§ **Records from a data source**

"""

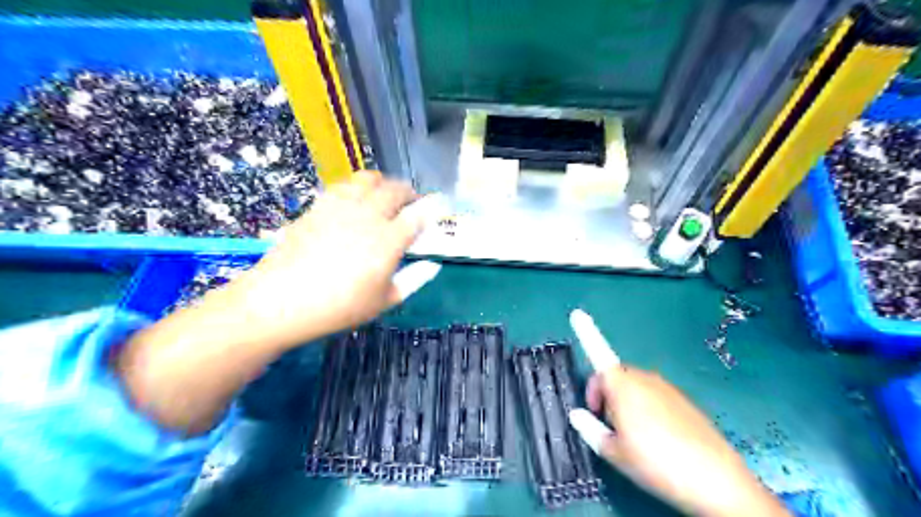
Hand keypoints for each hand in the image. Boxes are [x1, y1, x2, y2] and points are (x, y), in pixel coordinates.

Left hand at [219, 171, 440, 349]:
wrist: (280, 301)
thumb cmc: (339, 307)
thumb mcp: (384, 301)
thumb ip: (414, 279)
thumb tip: (433, 264)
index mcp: (388, 241)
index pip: (420, 214)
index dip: (435, 206)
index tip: (442, 204)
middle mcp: (368, 216)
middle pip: (396, 189)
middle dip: (410, 192)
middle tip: (413, 203)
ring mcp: (341, 207)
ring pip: (369, 179)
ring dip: (384, 184)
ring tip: (386, 195)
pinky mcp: (319, 206)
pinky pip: (344, 185)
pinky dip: (358, 187)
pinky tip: (356, 199)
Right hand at [569, 312, 783, 515]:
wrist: (714, 480)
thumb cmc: (653, 462)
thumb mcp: (613, 452)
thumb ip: (589, 429)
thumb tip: (577, 414)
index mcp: (621, 385)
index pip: (598, 353)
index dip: (586, 333)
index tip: (577, 313)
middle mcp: (644, 378)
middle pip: (615, 375)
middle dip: (605, 393)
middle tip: (606, 422)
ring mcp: (667, 387)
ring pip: (635, 385)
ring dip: (625, 400)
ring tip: (632, 435)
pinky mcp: (685, 400)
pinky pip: (655, 395)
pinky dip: (646, 406)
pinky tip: (657, 437)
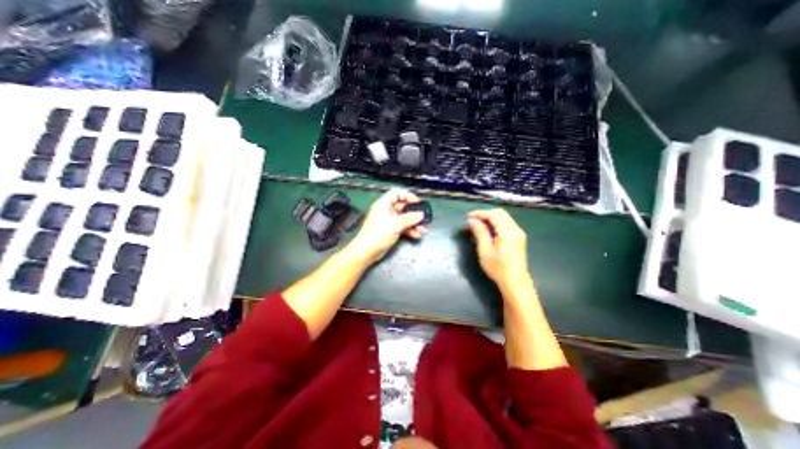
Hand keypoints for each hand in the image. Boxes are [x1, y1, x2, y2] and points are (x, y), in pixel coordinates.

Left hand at [347, 187, 426, 262]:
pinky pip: (403, 227)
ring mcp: (388, 221)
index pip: (396, 194)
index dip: (407, 196)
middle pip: (402, 207)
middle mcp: (386, 211)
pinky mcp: (390, 231)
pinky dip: (410, 230)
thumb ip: (410, 218)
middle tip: (423, 216)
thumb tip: (420, 214)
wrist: (367, 251)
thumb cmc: (377, 234)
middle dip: (414, 212)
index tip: (417, 201)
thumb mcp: (396, 224)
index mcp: (383, 204)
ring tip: (423, 228)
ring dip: (414, 223)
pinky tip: (418, 234)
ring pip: (404, 219)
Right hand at [464, 209, 529, 288]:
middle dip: (485, 214)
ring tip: (478, 225)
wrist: (515, 282)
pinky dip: (496, 223)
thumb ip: (479, 232)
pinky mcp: (518, 238)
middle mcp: (515, 229)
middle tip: (472, 220)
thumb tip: (471, 220)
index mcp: (508, 232)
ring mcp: (518, 233)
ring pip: (504, 217)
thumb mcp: (485, 250)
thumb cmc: (498, 268)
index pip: (493, 215)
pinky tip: (488, 230)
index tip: (468, 217)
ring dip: (490, 218)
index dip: (480, 213)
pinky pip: (506, 223)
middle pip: (500, 213)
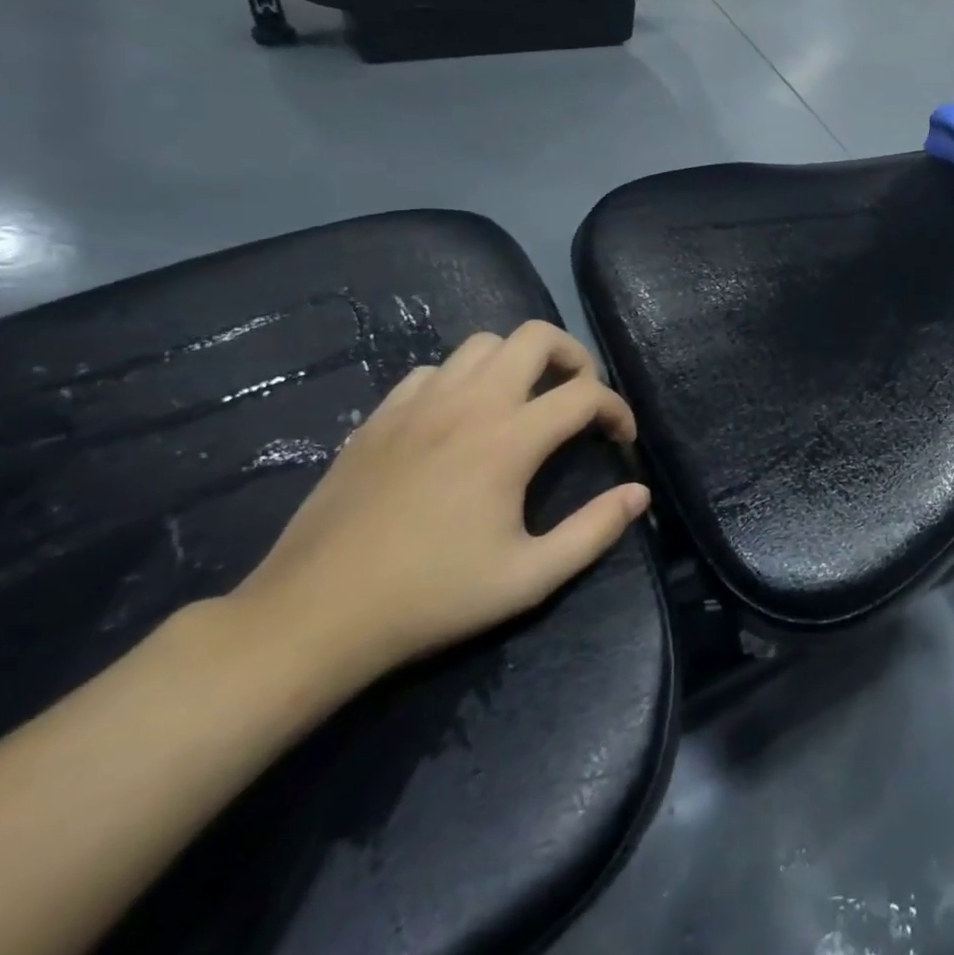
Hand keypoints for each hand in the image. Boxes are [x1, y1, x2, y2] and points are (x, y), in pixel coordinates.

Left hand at [227, 322, 647, 684]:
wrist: (313, 617)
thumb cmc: (430, 598)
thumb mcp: (529, 578)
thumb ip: (594, 531)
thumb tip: (640, 494)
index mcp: (509, 439)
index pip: (586, 394)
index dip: (617, 410)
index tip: (621, 440)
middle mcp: (468, 404)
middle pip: (536, 337)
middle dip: (574, 358)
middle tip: (579, 398)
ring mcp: (418, 404)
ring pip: (484, 343)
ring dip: (518, 362)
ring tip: (525, 401)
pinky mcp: (380, 416)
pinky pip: (435, 370)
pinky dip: (464, 379)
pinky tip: (461, 419)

"""

§ **Problem statement**
Your answer should be the exact lines above from the one with "thumb cmc: (653, 462)" through the one with "pinky tip: (657, 437)", both included, and nothing besides.

§ **Response**
thumb cmc: (653, 462)
thumb mcp: (613, 452)
thumb ip: (589, 429)
thumb tip: (577, 414)
index mcp: (621, 385)
index pip: (598, 353)
index dip: (586, 333)
index tip: (577, 313)
middle mcp: (644, 378)
middle pip: (615, 375)
middle dip: (605, 393)
middle tip: (606, 422)
ring mcp: (667, 387)
ring pip: (635, 385)
ring dip: (625, 400)
ring tip: (632, 435)
pinky mcp: (685, 400)
pinky pip: (655, 395)
pinky dip: (646, 406)
pinky tip: (657, 437)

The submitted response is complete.